YOUR ASSIGNMENT:
From the listing below, count the lines where the string "Malignant" occurs. Give the number, with no other words.

EXCERPTED RECORDS:
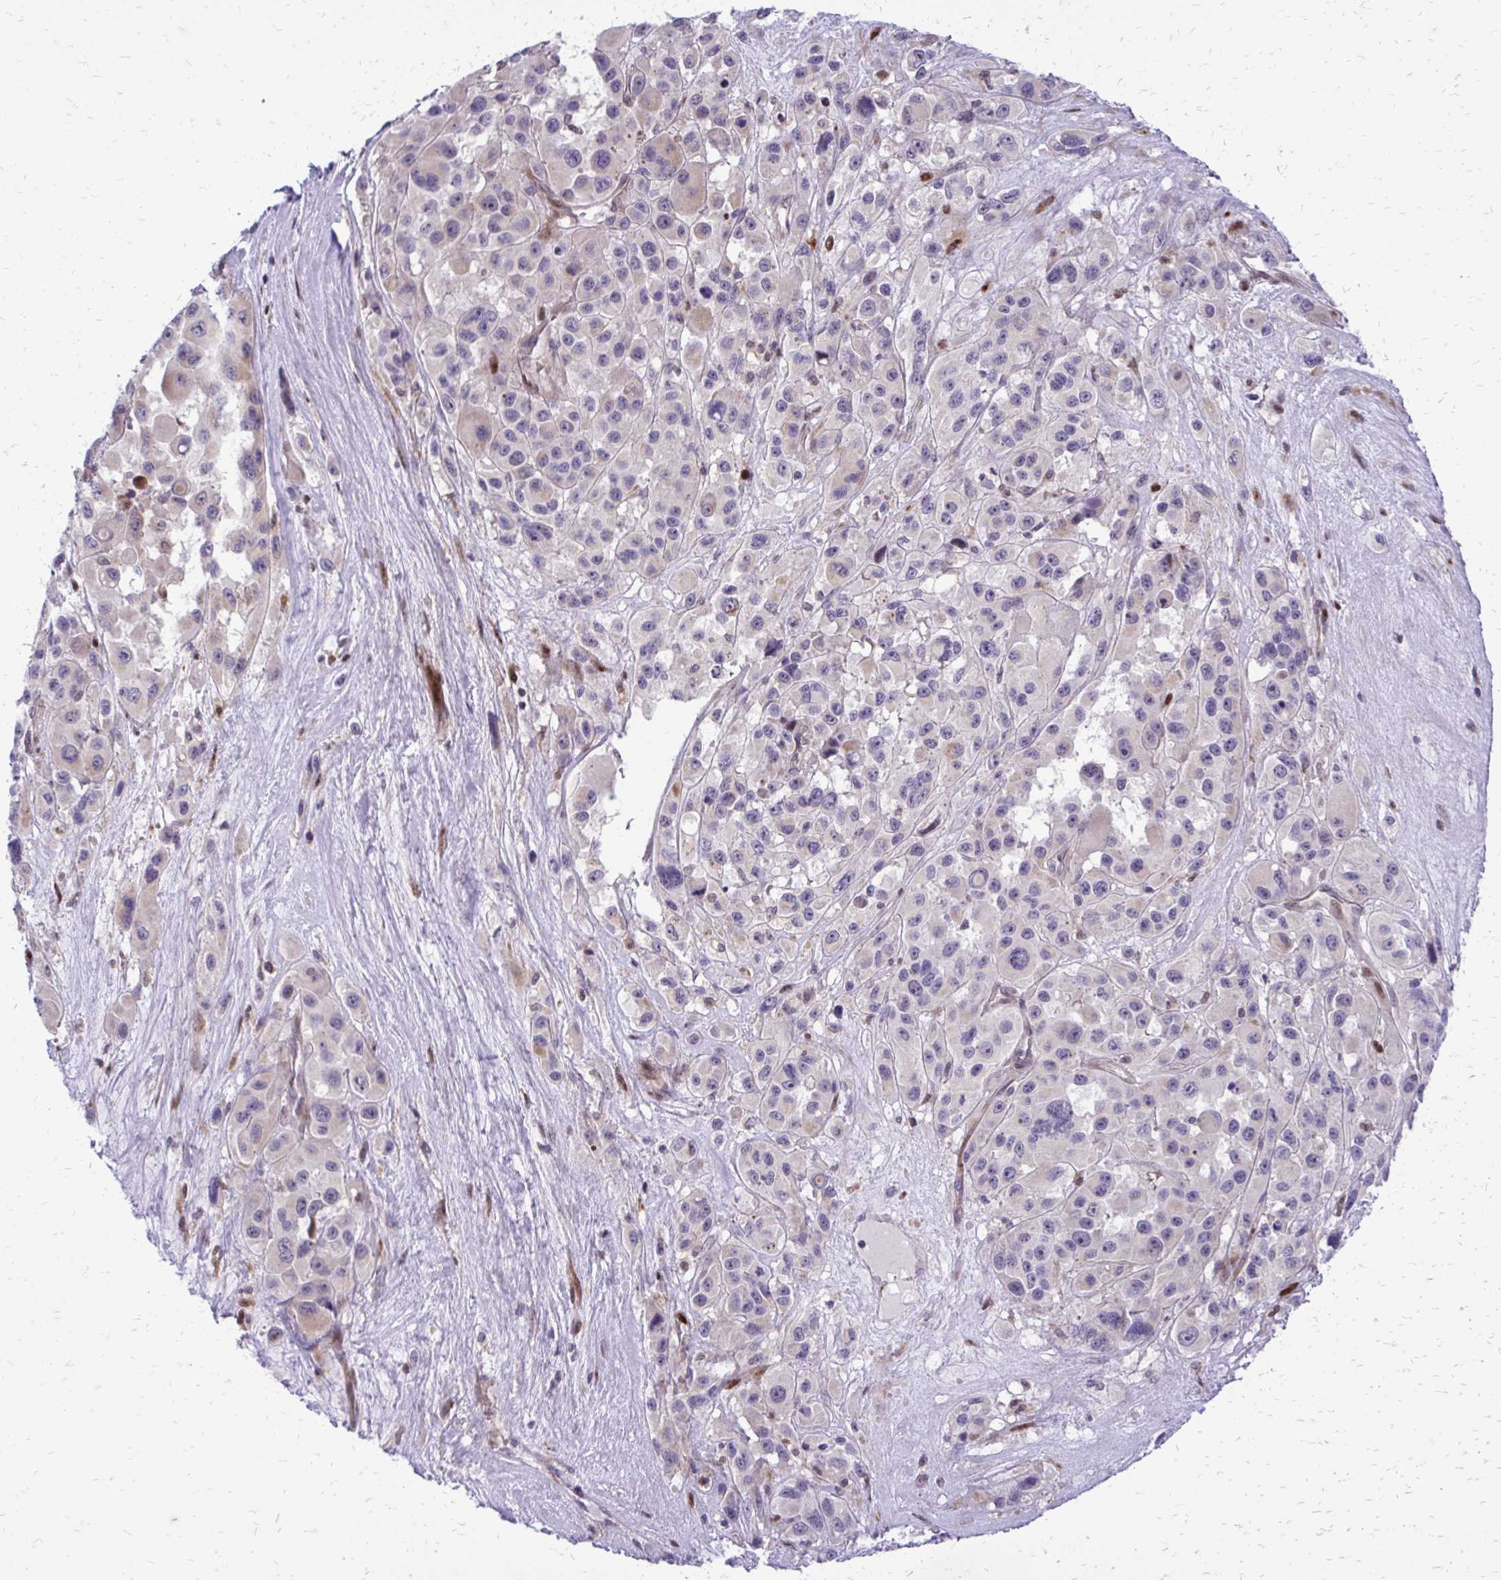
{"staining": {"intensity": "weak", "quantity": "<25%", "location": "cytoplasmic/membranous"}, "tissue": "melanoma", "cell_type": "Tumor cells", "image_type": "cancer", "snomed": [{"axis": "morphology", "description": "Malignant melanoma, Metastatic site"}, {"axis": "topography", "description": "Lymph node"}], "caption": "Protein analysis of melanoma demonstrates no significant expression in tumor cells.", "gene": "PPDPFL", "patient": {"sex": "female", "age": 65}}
...
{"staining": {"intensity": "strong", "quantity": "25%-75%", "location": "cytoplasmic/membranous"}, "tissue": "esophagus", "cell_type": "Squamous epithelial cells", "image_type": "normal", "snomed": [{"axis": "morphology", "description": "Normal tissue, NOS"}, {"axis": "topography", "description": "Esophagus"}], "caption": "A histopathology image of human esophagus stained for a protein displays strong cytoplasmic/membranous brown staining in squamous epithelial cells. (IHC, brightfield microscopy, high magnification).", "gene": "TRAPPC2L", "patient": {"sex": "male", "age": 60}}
...
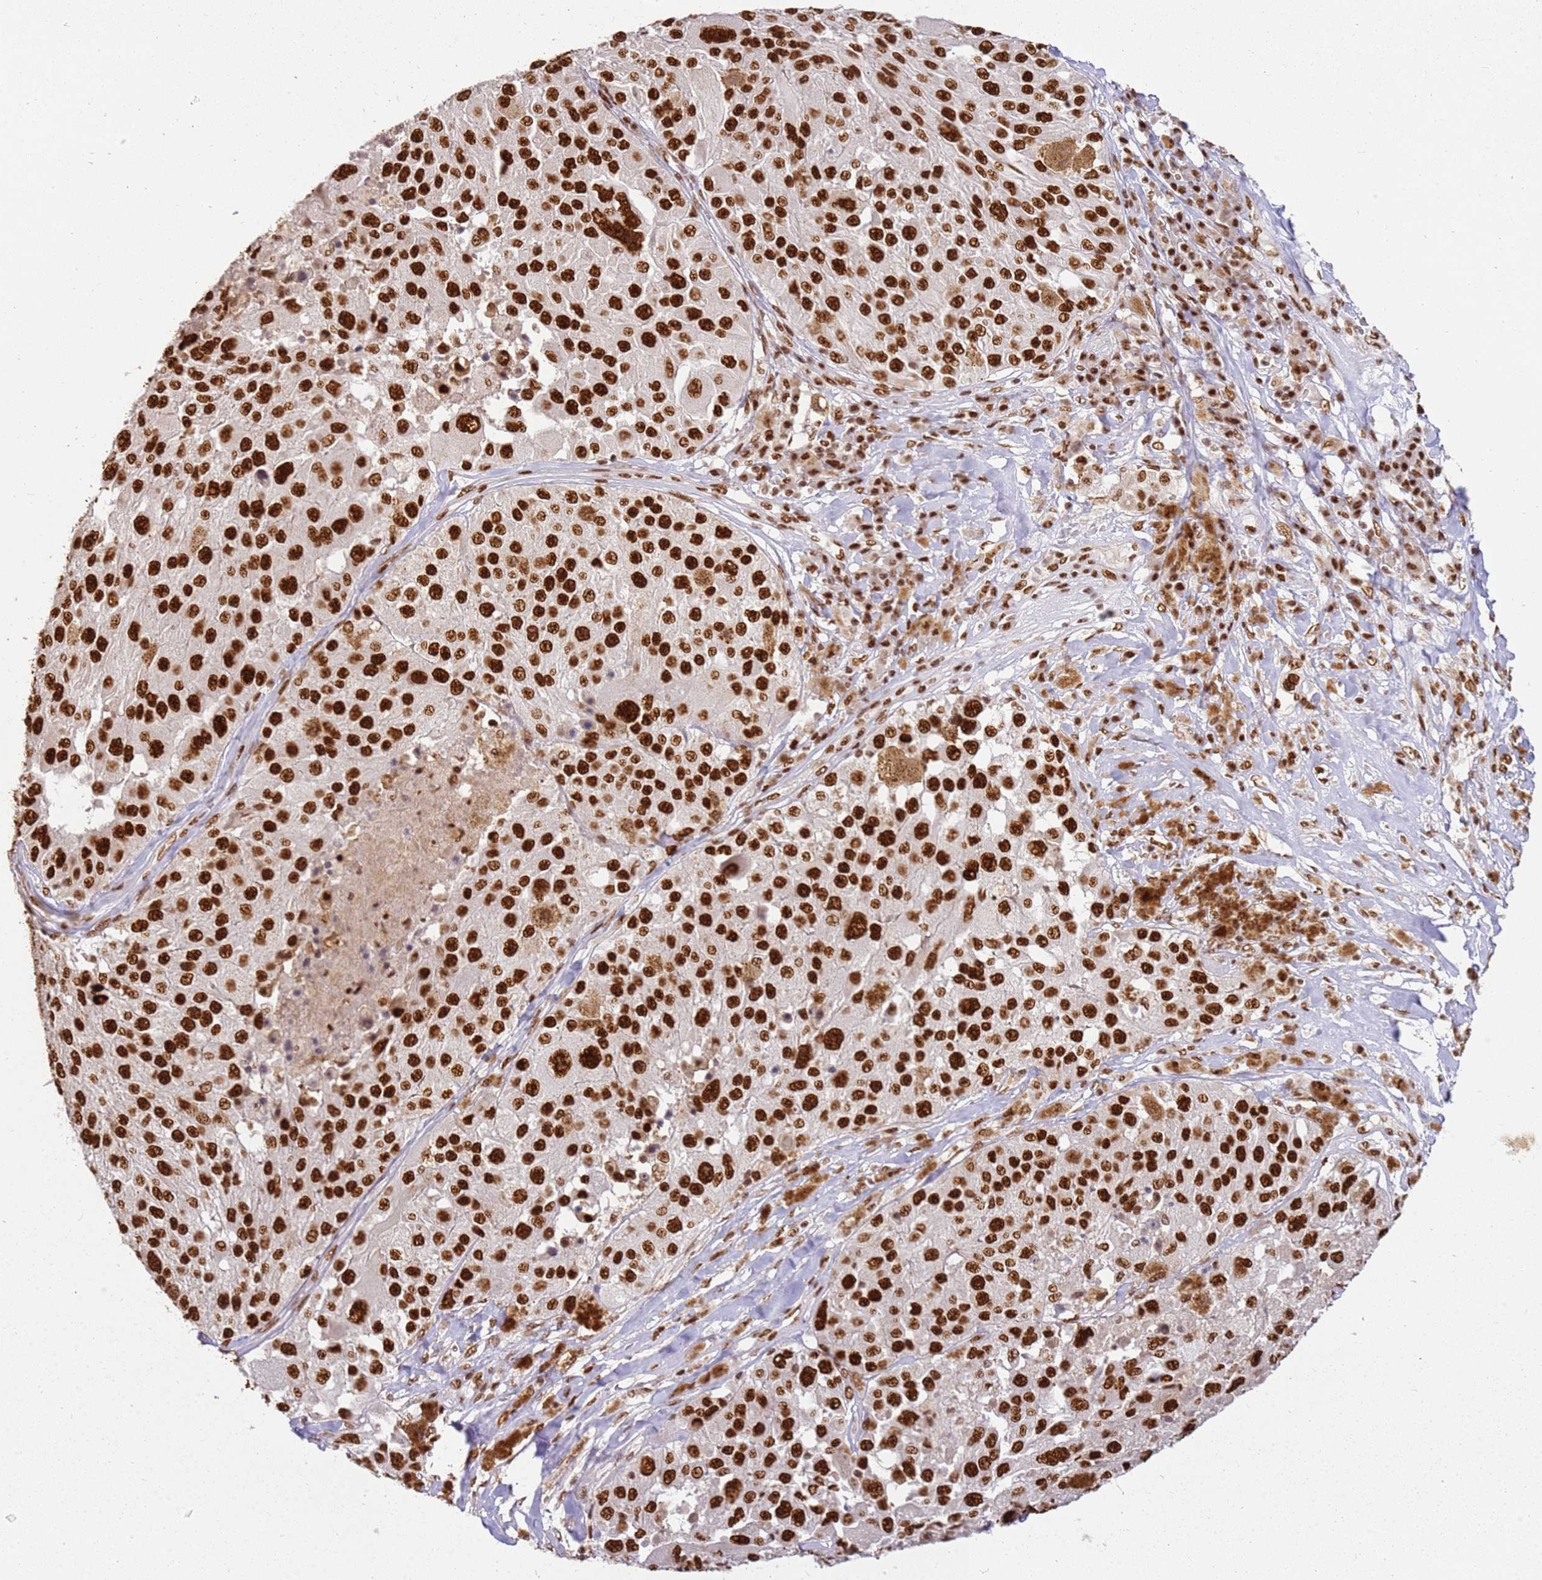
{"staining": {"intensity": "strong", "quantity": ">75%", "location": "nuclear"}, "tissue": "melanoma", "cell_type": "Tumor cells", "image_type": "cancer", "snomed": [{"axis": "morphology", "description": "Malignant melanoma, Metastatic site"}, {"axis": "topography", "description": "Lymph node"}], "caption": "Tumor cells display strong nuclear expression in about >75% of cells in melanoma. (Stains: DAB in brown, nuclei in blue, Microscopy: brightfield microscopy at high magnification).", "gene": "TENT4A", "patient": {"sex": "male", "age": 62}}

TASK RESULT:
2